There is no clear-cut answer, but even if the commercial partner would prove the existence of an obligation to negotiate in good faith, that obligation should first be executed in nature (i.e. a return to negotiations) and any damages resulting out of its non-performance would then have to be proven.

All in all, I would recommend showing the LOI to a commercial-law specialized attorney if you suspect some terms may provide for more than a general wish to negotiate.

Now, you should bear in mind something else as well (based on your previous question): the Qatari company can sue you in Qatari courts. They could have quite a different interpretation of English law than English courts, particularly in this case, where there is no specific written law, and it is in their interest to hold for their nationals. So even if an English lawyer gives one answer, you might have the surprise that they come up trying to enforce a ruling of a Qatari court, which goes against what an English court would have decided. This is one of the pitfalls of private international law (also known as conflict of laws). The most appropriate thing in this regard would be to fight both in the Qatari court, and afterwards in the English court which will judge the possibility of enforcement in England, but of course your strategy would also have to take into account a costs-benefits analysis, particularly if the damages ordered (if any) are small.

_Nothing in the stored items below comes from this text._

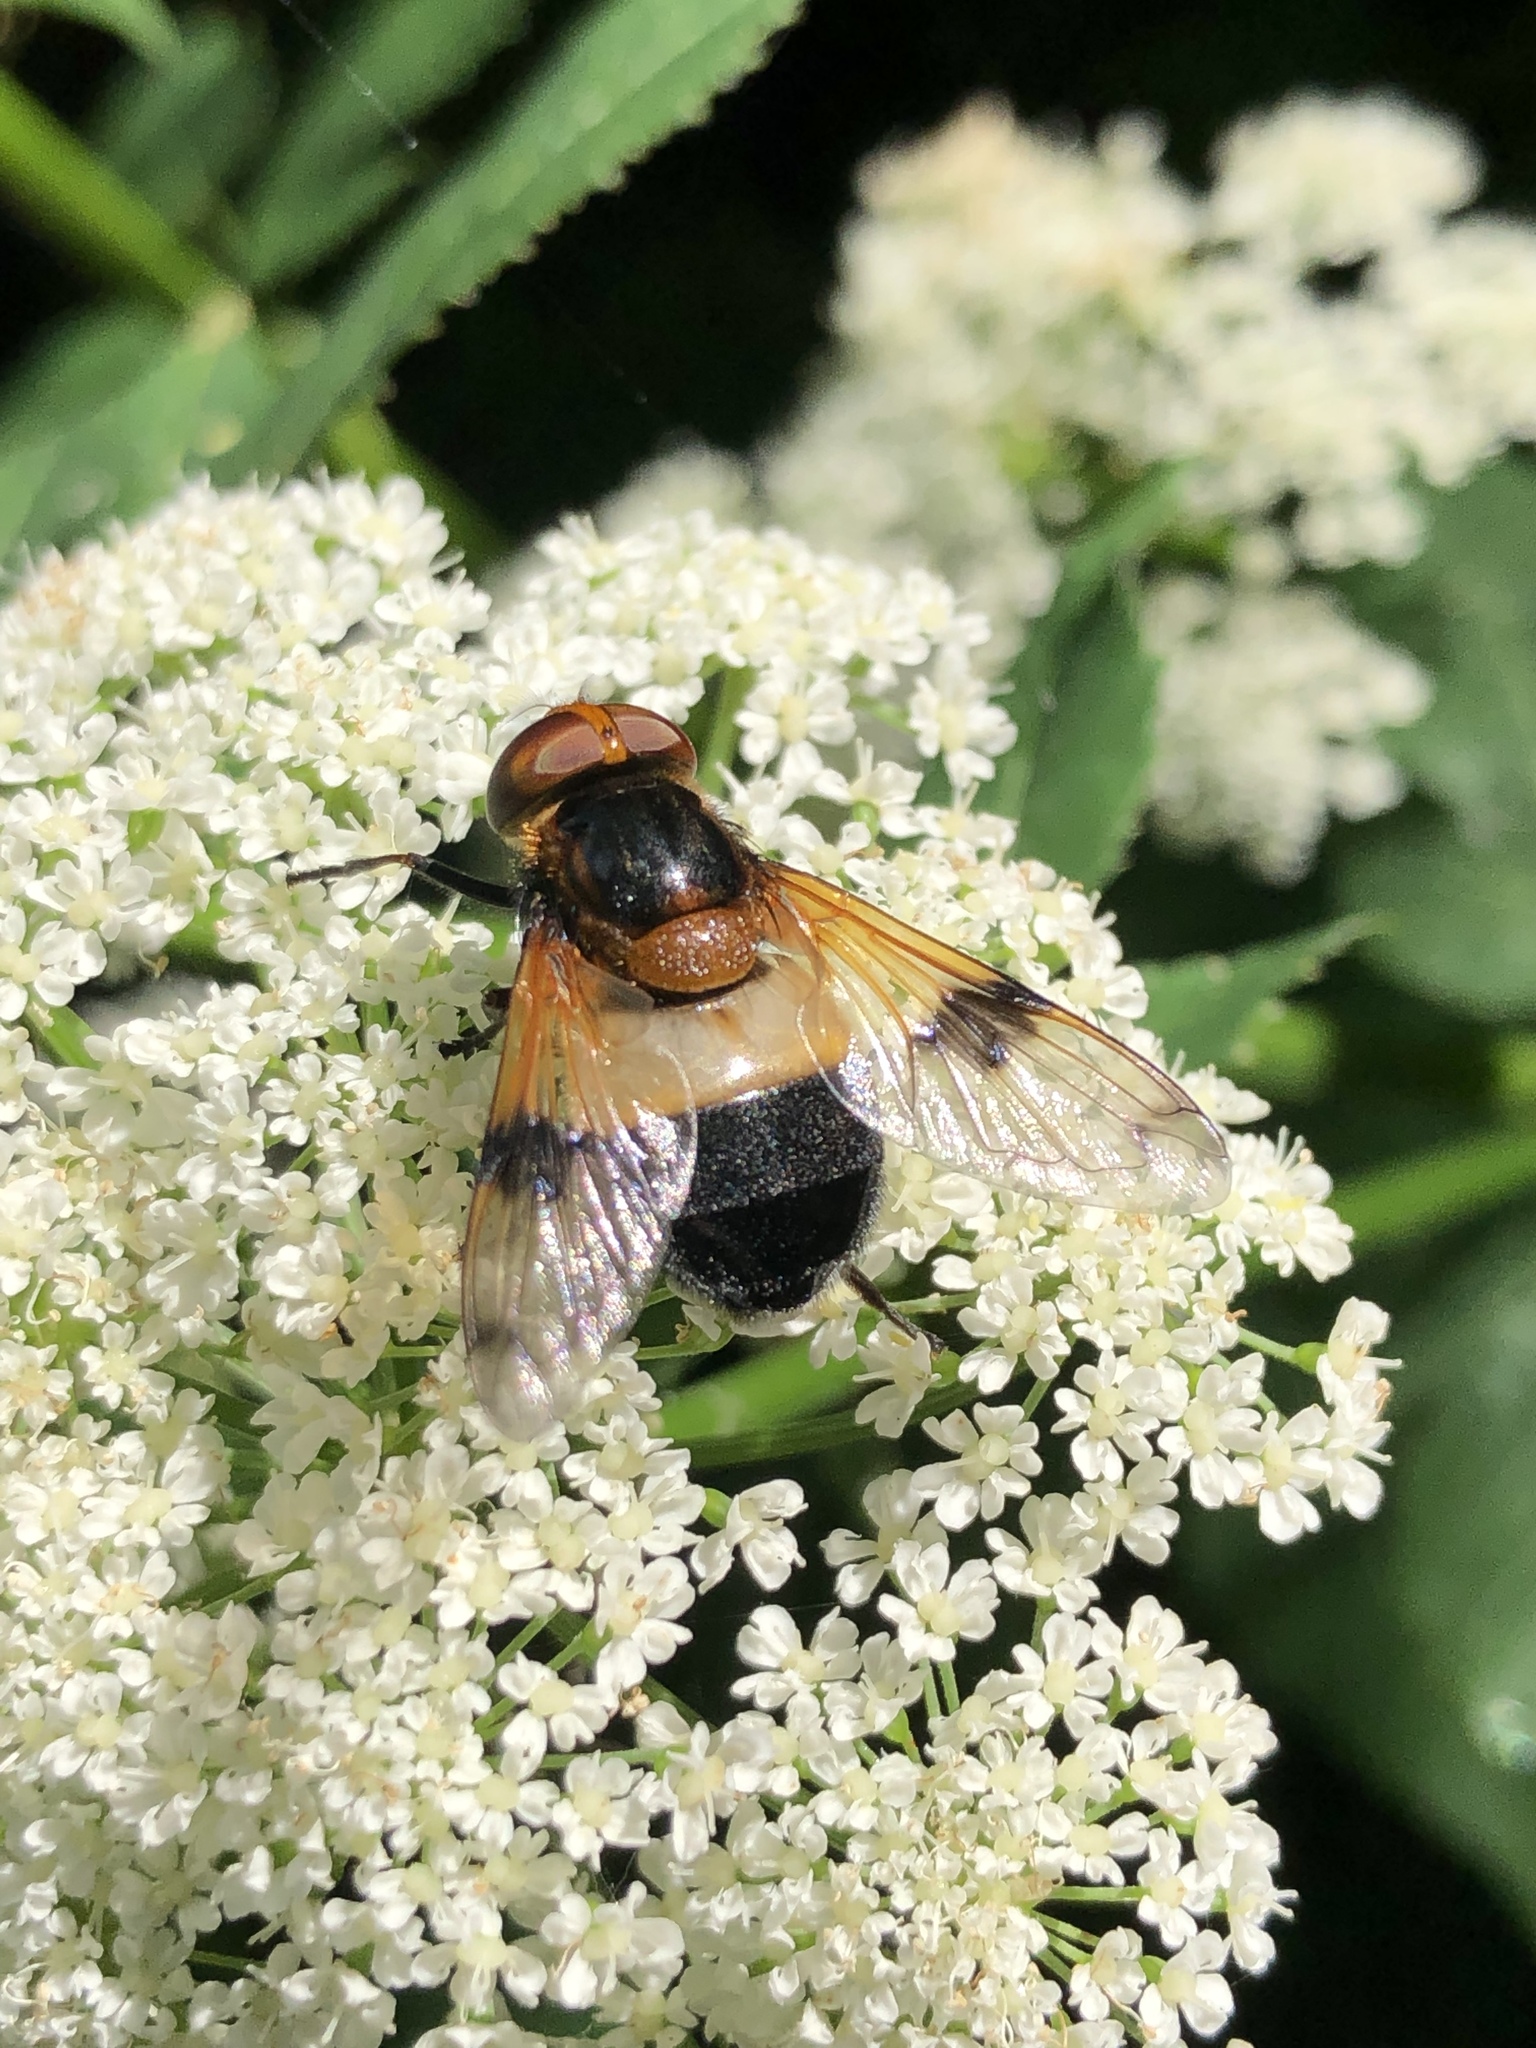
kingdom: Animalia
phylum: Arthropoda
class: Insecta
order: Diptera
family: Syrphidae
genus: Volucella
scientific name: Volucella pellucens
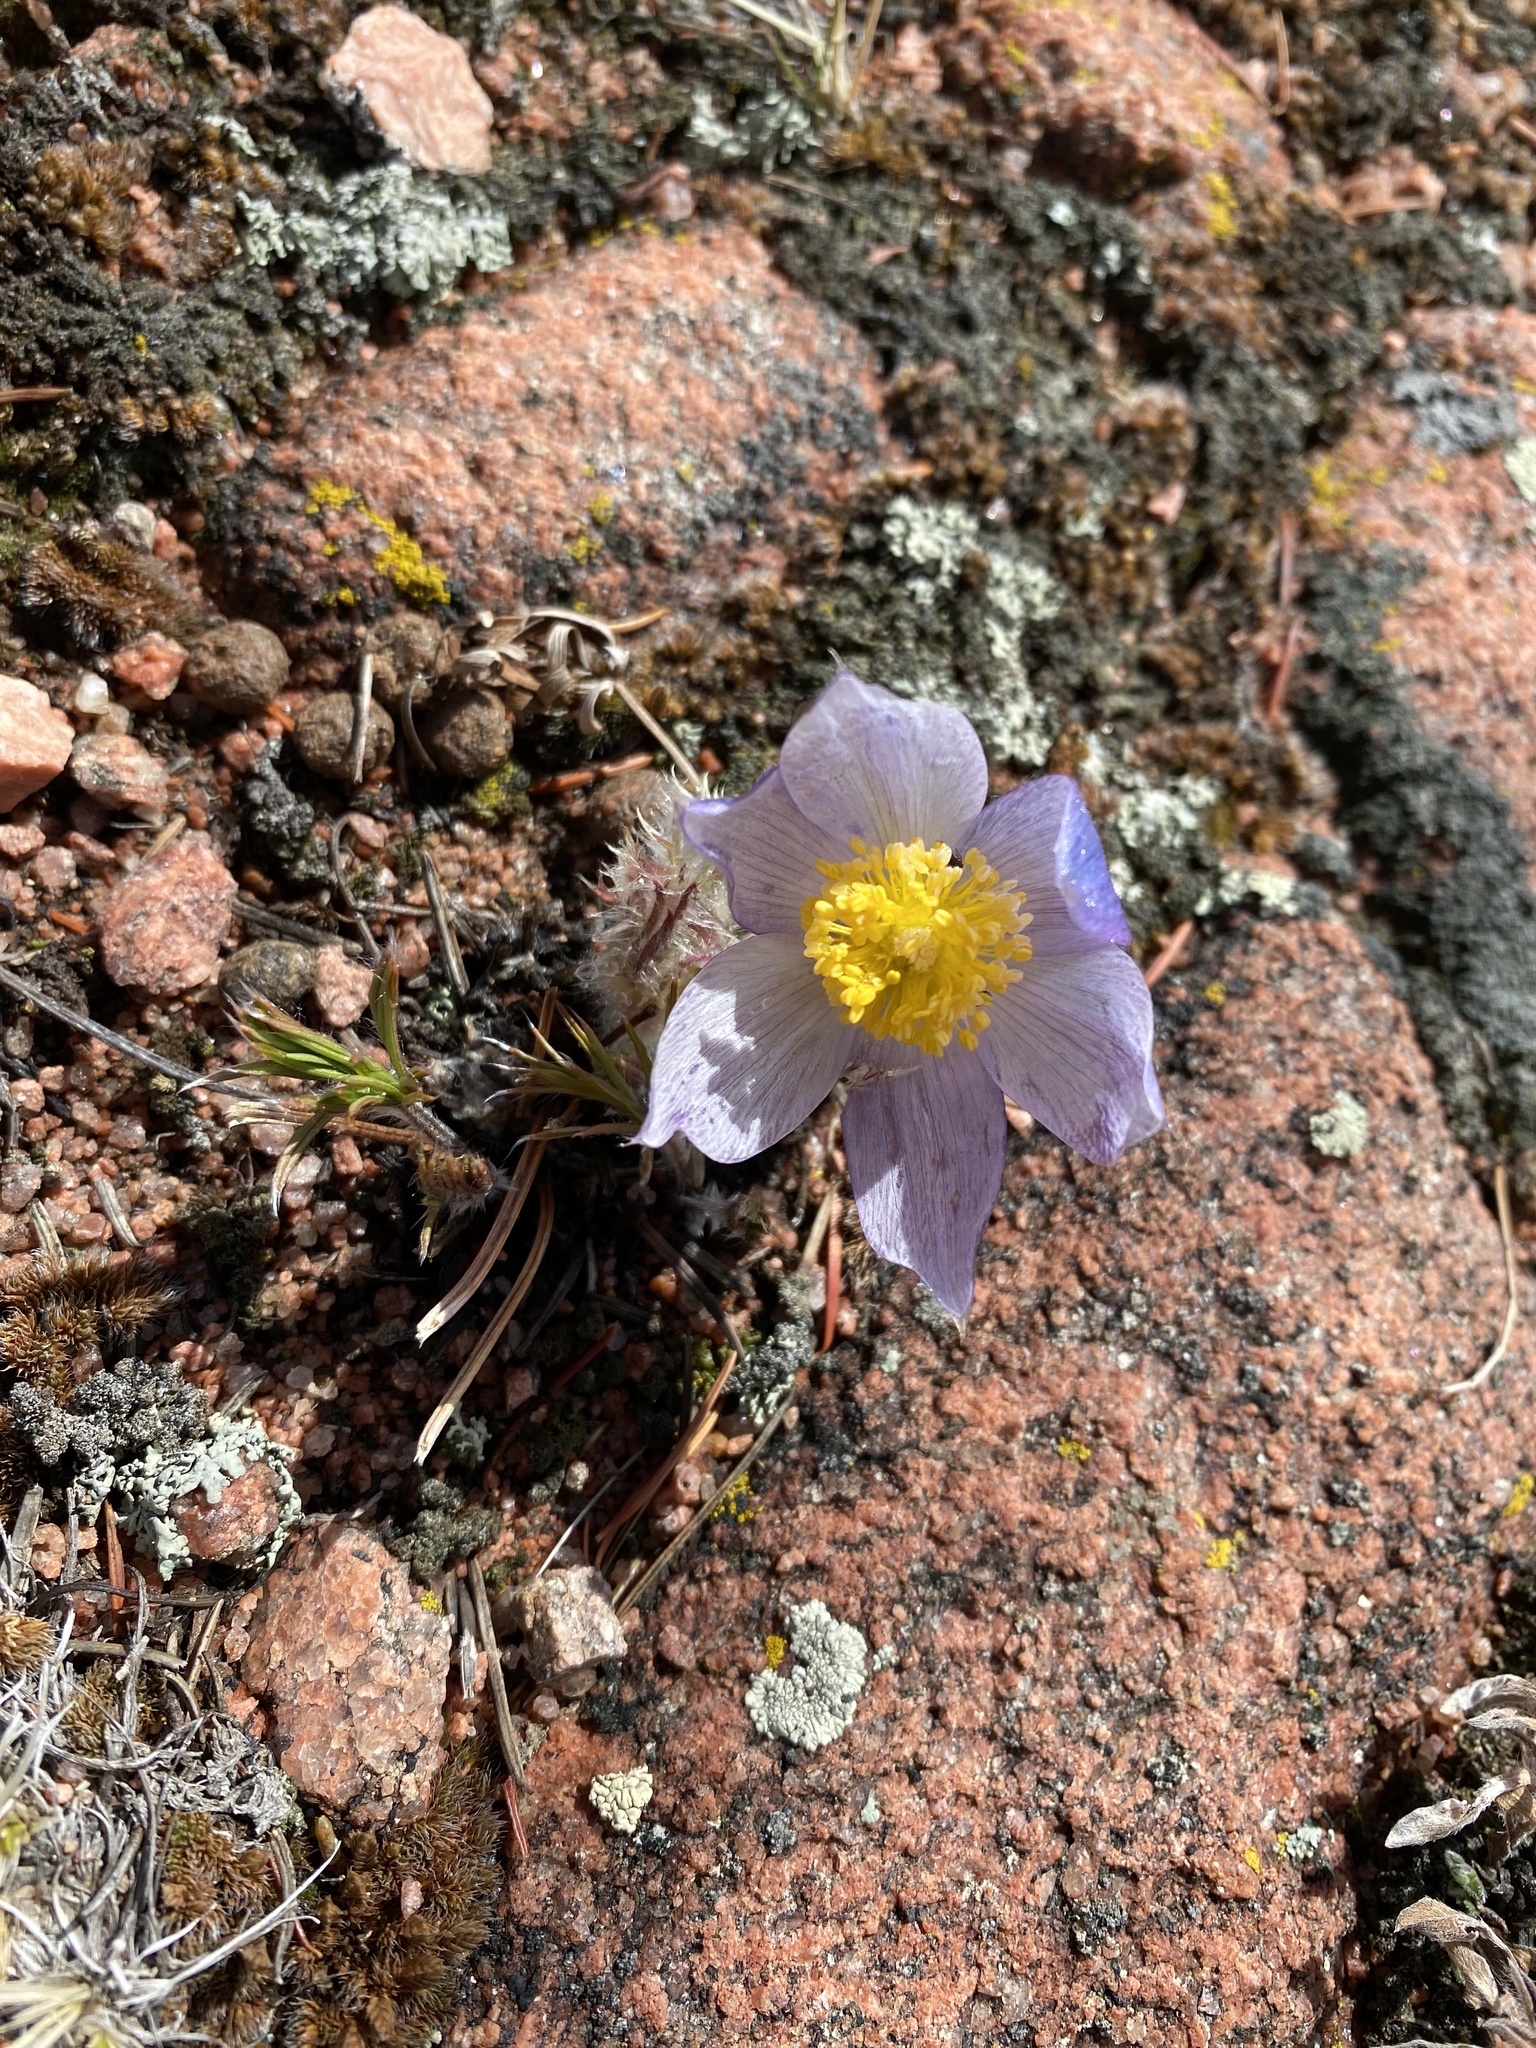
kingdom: Plantae
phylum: Tracheophyta
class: Magnoliopsida
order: Ranunculales
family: Ranunculaceae
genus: Pulsatilla
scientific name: Pulsatilla nuttalliana
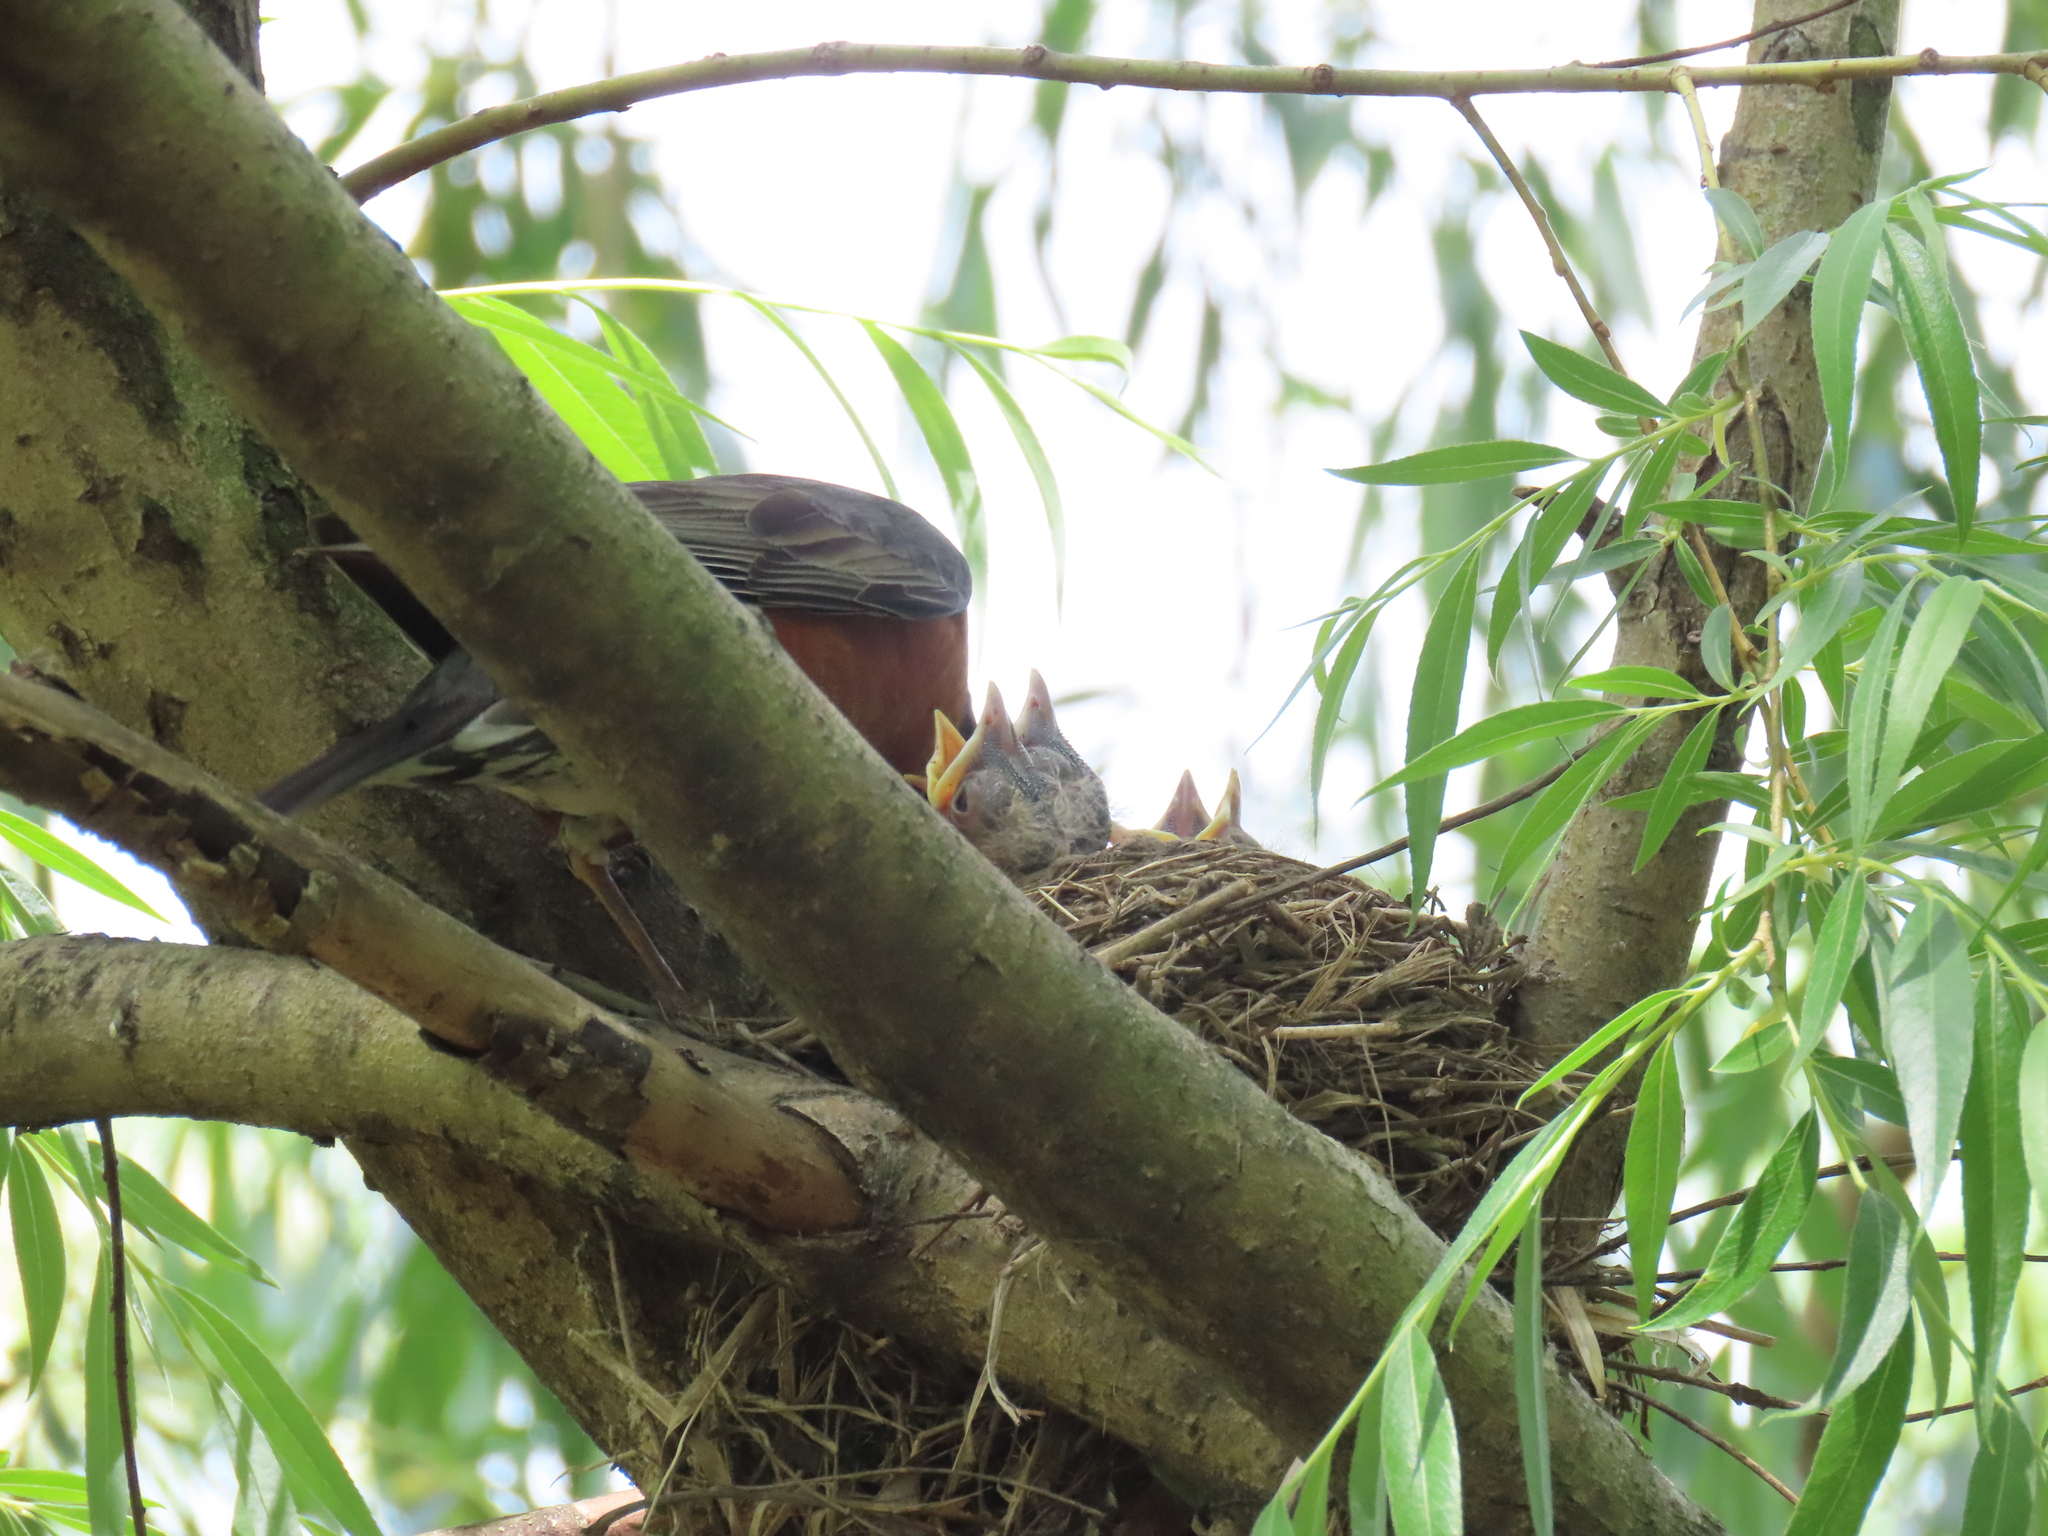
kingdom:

I hope my answer was useful and look forward to your rating, which is essential to my activity.


Dr I L Vlad

EULawyer and other European Law Specialists are ready to help you
Customer: replied 9 months ago.
Thank you for your answer.The following has been in the LOI which is the only document signed by both parties:- In the event of dispute regarding any aspect of this LOI the senior management of (Qatari company) and (English company) shall agree to meet to arrange for amicable settlement. In the event such matter is not resolved within fourteen (14) days, either Party may refer any dispute between the Parties to an ordinary court in London having proper jurisdiction in the disputed matter.- This LOI shall be governed by the laws of England, without prejudice to her conflict of law provisions.Taking the above into consideration, do they have any legal stand to sue us at a Qatar based court?

Dear Customer,

Thank you for your rating and the bonus! It was a great idea to send over the LOI provisions. This is where the drafting of such documents becomes essential. So, from my interpretation of it:

1. There can be a case for a claim for damages arising out of the breakup of negotiations, because the LOI provides for more than a "good faith" negotiation, and actually mentions the possibility of going to court; but

2. On the other hand, both English law and the jurisdiction of London courts are expressly provided for. Under this circumstance, there is no jurisdiction of Qatari courts (because such choice of court agreement in commercial matters are recognized everywhere most of the time), and even if they would accept the claim, there would be little chance of their decision being recognized by English courts, given their clear exclusive jurisdiction.


Dr I L Vlad

Customer: replied 9 months ago.
Thank you!

Thank you very much as well. I hope you will not need my services, but if you do, I will be very happy to help again!